President Obama on Tuesday defended his decision to swap five terrorists from Guantanamo Bay to free an American soldier — despite claims he was a deserter who abandoned his unit.
Obama acknowledged that the Taliban fighters released in the swap for Sgt. Bowe Bergdahl could reengage in war against the United States again, but he said he feels confident that if that were the case, the terrorists would be captured.
« Is there a possibility of some of them trying to return to activities that are detrimental to us? Absolutely, » Obama said during a news conference in Warsaw, Poland. « That’s been true of all the prisoners that were released from Guantanamo. There’s a certain recidivism rate that takes place. »
But Obama said he still trusts his decision to free the Islam extremists.
« I wouldn’t be doing it if I thought it would be contrary to American national security, » Obama said.

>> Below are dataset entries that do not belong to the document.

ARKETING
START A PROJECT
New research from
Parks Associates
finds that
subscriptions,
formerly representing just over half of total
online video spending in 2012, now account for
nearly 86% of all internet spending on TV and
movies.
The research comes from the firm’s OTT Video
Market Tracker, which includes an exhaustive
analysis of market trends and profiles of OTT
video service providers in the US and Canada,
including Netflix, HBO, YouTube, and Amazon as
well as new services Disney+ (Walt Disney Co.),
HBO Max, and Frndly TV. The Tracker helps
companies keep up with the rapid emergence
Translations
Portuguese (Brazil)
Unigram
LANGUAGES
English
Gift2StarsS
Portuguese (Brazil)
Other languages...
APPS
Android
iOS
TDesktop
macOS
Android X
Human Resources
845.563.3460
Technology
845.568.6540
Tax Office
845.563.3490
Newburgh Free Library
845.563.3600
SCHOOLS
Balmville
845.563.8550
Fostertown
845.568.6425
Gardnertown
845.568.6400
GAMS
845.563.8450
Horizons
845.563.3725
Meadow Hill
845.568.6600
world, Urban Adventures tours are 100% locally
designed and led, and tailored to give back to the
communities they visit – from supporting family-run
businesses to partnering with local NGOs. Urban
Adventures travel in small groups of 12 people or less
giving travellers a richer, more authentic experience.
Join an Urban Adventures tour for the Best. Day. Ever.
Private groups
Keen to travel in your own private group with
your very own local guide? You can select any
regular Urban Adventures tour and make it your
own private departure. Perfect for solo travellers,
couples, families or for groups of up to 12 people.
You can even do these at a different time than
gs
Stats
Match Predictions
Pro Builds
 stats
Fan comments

« This is what happens at the end of wars. That was true for George Washington. That was true for Abraham Lincoln. That was true for FDR. That’s been true in every combat situation — at some point you try to get your folks back. »
And he added that he wasn’t concerned with why Bergdahl was captured, only with bringing the soldier home.
Regardless of the circumstances, whatever those circumstances may turn out to be, we still get an American soldier back if he’s held in captivity,” Obama said. « We don’t condition that. »
But Joint Chiefs of Staff Chairman Gen. Martin Dempsey said the U.S. Army may still pursue desertion charges against Berdgahl.
Obama’s comments came on the heels of political leaders’ outrage over the White House’s decision to release the terrorists in exchange for Bergdahl.
The prisoner of war was accused of abandoning his post in Afghanistan to communicate with the enemy when he disappeared in June 2009.
Six soldiers died during the search for Bergdahl.
« He’s not a great person or great example of a soldier, » said Sgt. Evan Buetow, who was among a small team assigned to search for the missing soldier after he was captured.